In che modo le si è schiuso il mondo documentaristico?

"Lo spezzino Andrea Maggi, un grande documentarista italiano scomparso, aveva aperto una società di produzione in città, e cercava una persona per scrivere delle musiche sull’Atollo di Aldabra. Erano i primi anni 2000 e io stavo smontando il mio studio dove producevo musica dance (in Brasile un suo brano ha spopolato, ndr.). Ho scritto musiche per un film subacqueo, poi sono nati altri lavori significativi, con operatore in acqua Valter Torri, uno dei documentaristi più importanti di ‘Geo’ d’Italia. È stato lui, diventato poi un fraterno amico, a far sì che il mio nome avesse visibilità".

Ma che musica le piace?

"Da ex dark adoro i Depeche Mode e i Cure, quindi tutta la new wave. Poi, Gustav Mahler, il minimalismo, le musiche moderne del secondo Novecento e Arvo Pärt. Infine, le ballad della musica folk irlandese e americana, importante contributo al mio modo di fare musica oggi, un’unione di quei caratteri con gli etnici e quelli classici".

Dal punto di vista operativo, in un documentario come si comporta?

"C’è una prima fase, la spotting session, quando si recepiscono indicazioni e desideri del regista, per poi creare le timeline, dei mark dove inizia e finisce ogni singolo segmento di musica: dal minuto 1 al minuto 2 vuole musica ampia, al 5 l’attesa e al 10 la suspense e così via".

Parte ogni volta da zero?

"L’unico punto di partenza è il bagaglio che poco alla volta cresce.

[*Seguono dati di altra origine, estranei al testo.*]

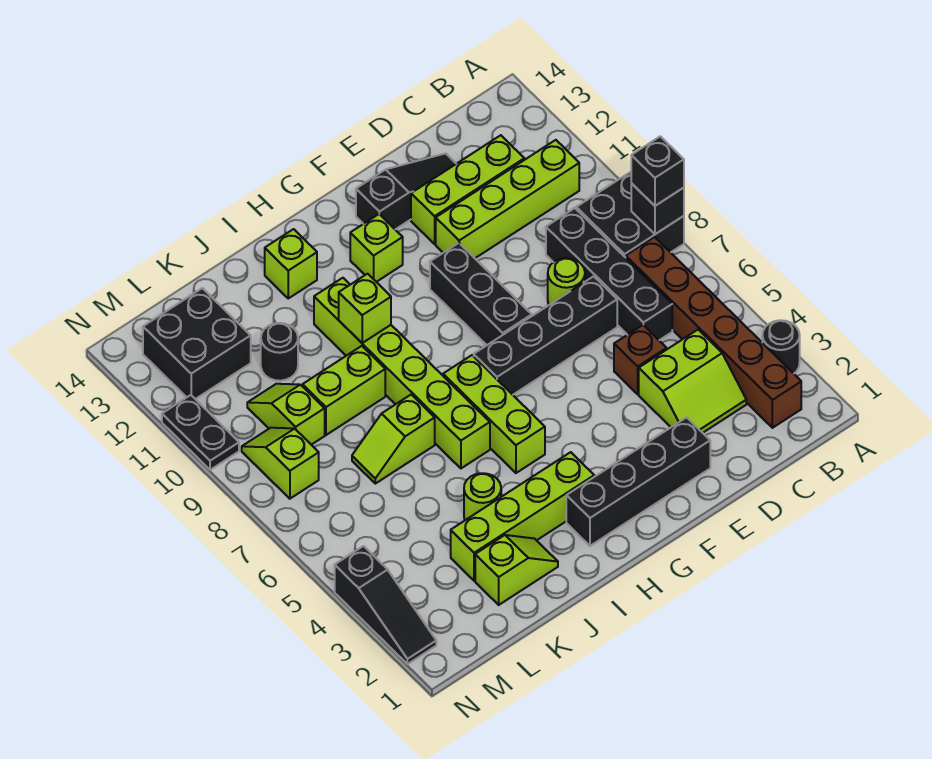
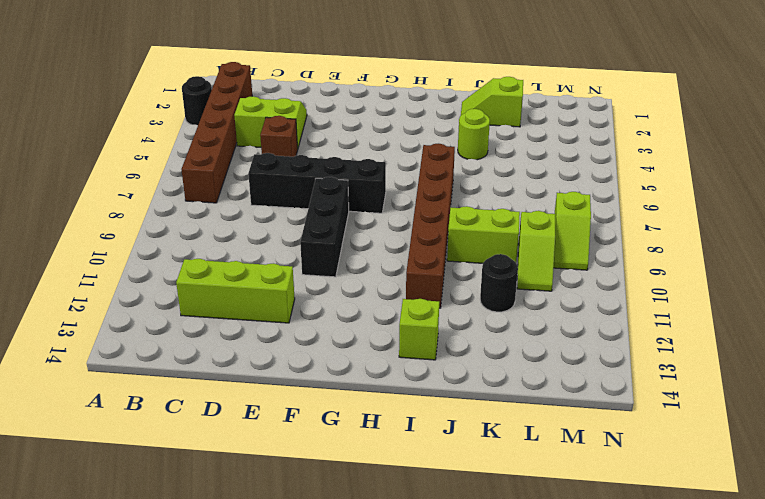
brown 1x6 brick [406,144,455,308] -> lime 1x6 brick [314,278,490,468]
none -> black 2x2 brick [576,172,684,258]
none -> lime 1x4 brick [436,140,579,258]
none -> black 1x4 brick [546,208,672,340]
none -> lime 1x1 round brick [548,258,585,305]

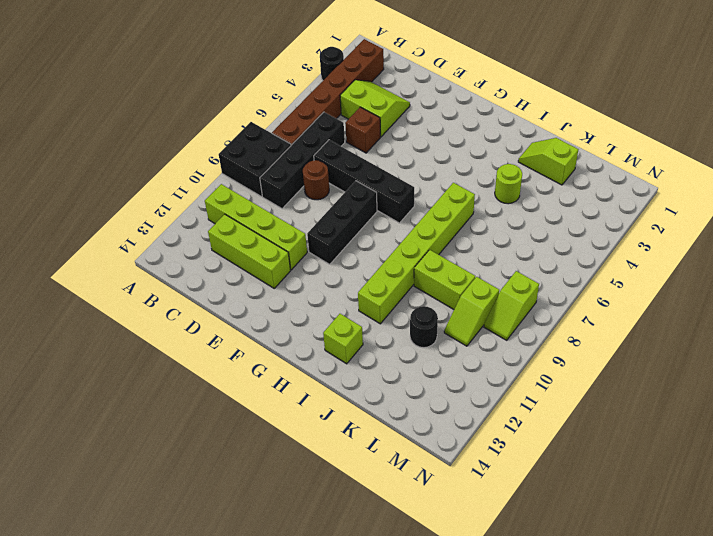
brown 1x1 round brick [303,160,329,200] -> lime 1x1 round brick [548,258,585,305]
none -> black 1x3 slope [356,153,456,229]
none -> black 1x4 brick [566,417,710,546]
none -> lime 1x1 brick [350,214,403,282]
none -> lime 1x4 brick [451,452,594,581]

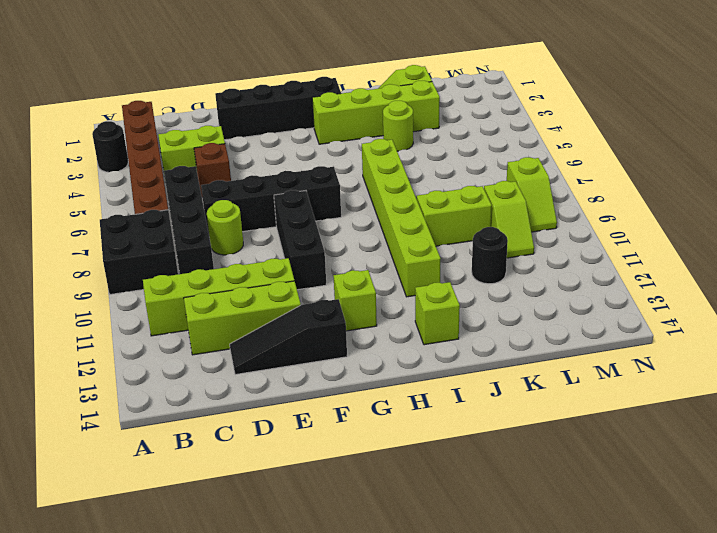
none -> lime 1x3 brick [443,355,545,473]
none -> lime 1x2 slope [352,395,435,484]
none -> black 2x2 brick [143,288,251,399]
none -> black 1x3 slope [335,546,436,664]

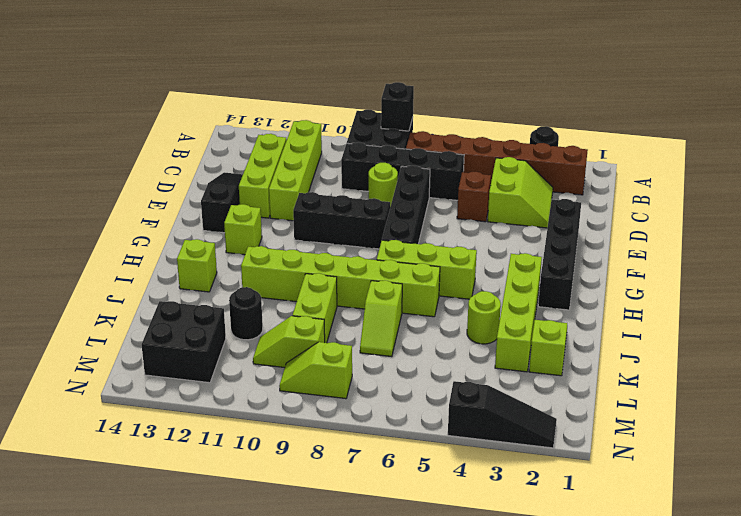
none -> black 1x2 plate [162,395,239,470]
none -> lime 1x1 brick [339,274,391,343]
none -> black 1x1 brick [631,136,684,206]

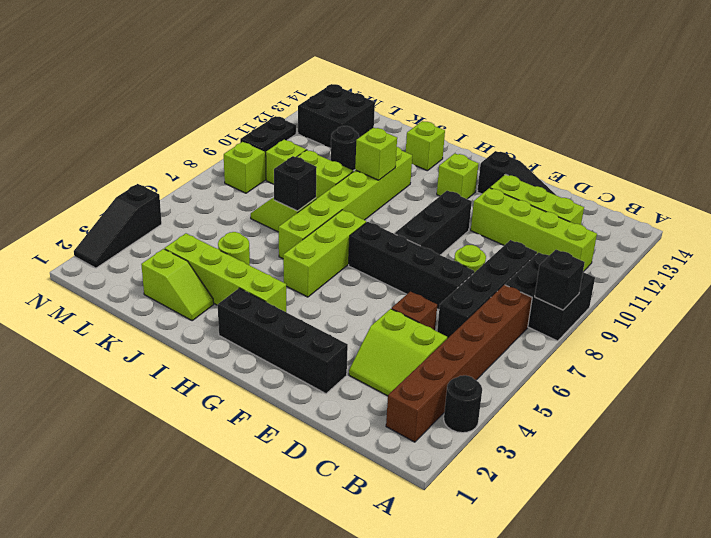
black 1x1 brick [274,156,317,211] -> black 1x1 brick moved to [631,136,684,206]

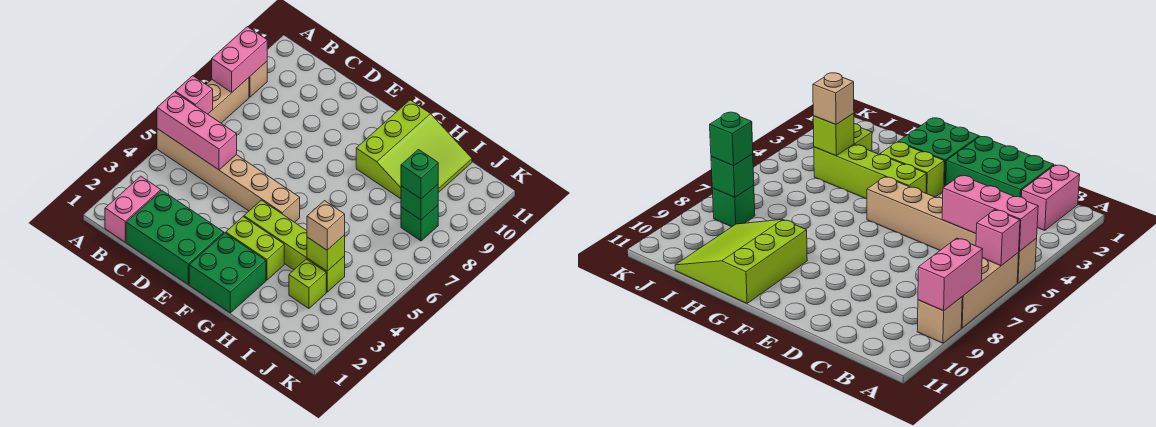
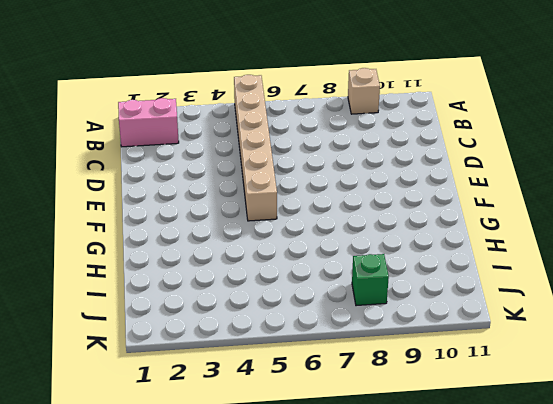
none -> tan 1x3 brick [206,78,249,123]
none -> green 2x3 brick [126,191,224,284]
none -> green 2x2 brick [189,233,266,313]

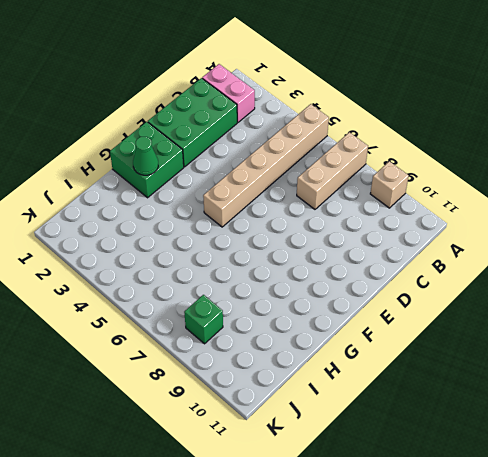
tan 1x3 brick [297,132,368,209] -> tan 1x3 brick turned to [206,78,249,123]
green 1x1 cone [133,137,158,175] -> none
none -> lime 1x2 brick [226,217,284,280]
none -> lime 1x4 brick [244,200,345,292]
none -> lime 3x3 slope [356,100,472,199]

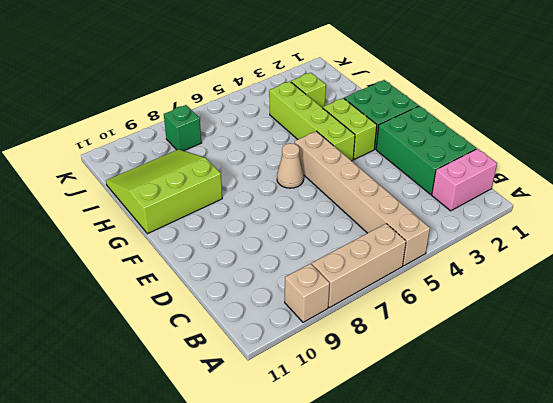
tan 1x1 cone [277,143,304,188] -> none
none -> pink 1x3 brick [157,92,237,170]
none -> pink 1x1 brick [175,76,213,114]
none -> pink 1x2 brick [212,27,267,92]

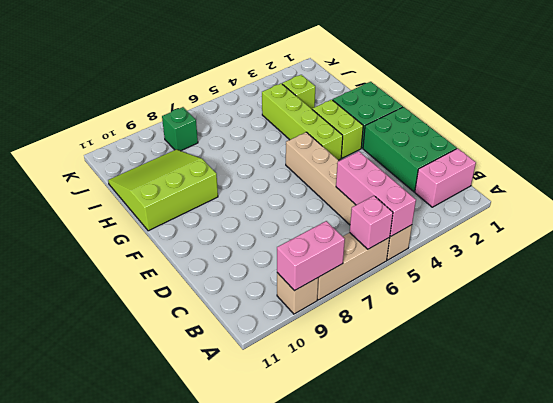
none -> lime 1x1 brick [307,235,345,271]
none -> green 1x1 brick [401,184,438,220]
none -> tan 1x1 brick [307,201,345,250]

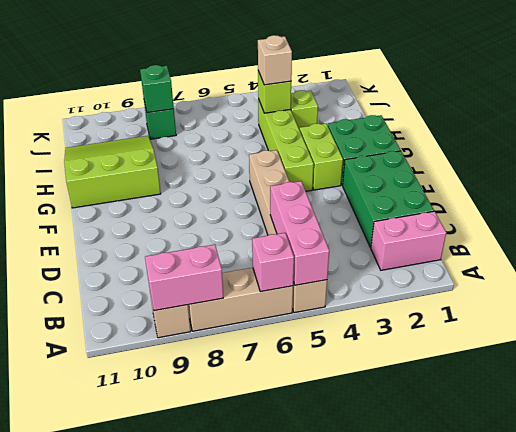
none -> green 1x1 brick [401,150,438,199]

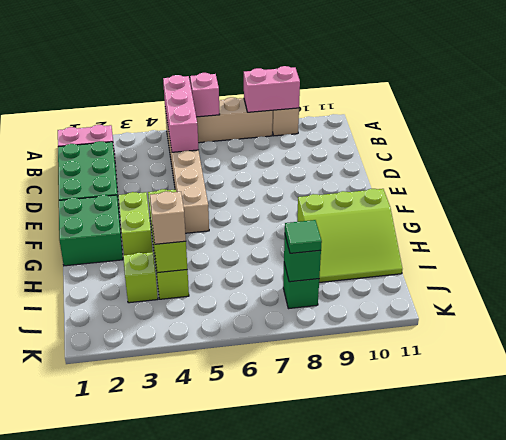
green 1x1 tile [285,220,322,253] -> green 1x1 brick [401,150,438,199]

Ora parto da 53 anni, poi saranno 54, cercando di ripetersi il meno possibile".

Quanto conta la tecnologia nella musica?

"Oggi, un musicista che non sappia governare la parte tecnologica, è menomato. Il mio business nella documentaristica mi costringe a fornire un prodotto finito, una traccia, non uno spartito, quindi devo sapermi registrare e produrre, avendo ‘davanti a me’ un’intera orchestra, di cui posso suonare le singole parti".

Ma vede sempre il documentario su cui deve interagire?

"A volte no, come i lavori per Toncelli. Scrivo le musiche per ‘Il cacciatore di paesaggi’, un programma di Kilimangiaro, so cosa vuole e invio. Diversamente accade con Barbieri, per cui sto attualmente componendo (sugli ultimi nomadi in Mongolia), o con Torri".

Qual è il suo ritmo in studio?

"Il mio obiettivo è riuscire, quando non ho commesse, di fare ‘libreria’. Sennò, l’idea è di produrre due minuti di musica al giorno, finita, ovvero pensata e arrangiata".

Cosa le dona questa esperienza?

"Quando operi sulle immagini diventi amico degli animali e delle persone che vengono da luoghi lontani. Entri nel cuore delle culture".

Punti focali della musica applicata?

"Il sincronismo implicito ed esplicito. La musica, accoppiata all’immagine o al testo che viene pronunciato, serve a veicolare il messaggio che vuol trasmettere la regia, per complementarsi, non sostituirsi. Una musica applicata, però, può avere un senso, pur ‘sfilandola’: ecco il progetto del mio disco ‘Geo’, una selezione di 26 brani uscita di recente".

Perché questo cd?

"Mi sono accorto che avevo moltissima musica scritta negli anni e c’era bisogno di far convergere, più per un motivo di conservazione personale, questi contributi".

Il maestro Morricone sopra tutti?

"Un genio straordinario, che teneva a non essere considerato solo un musicista applicato".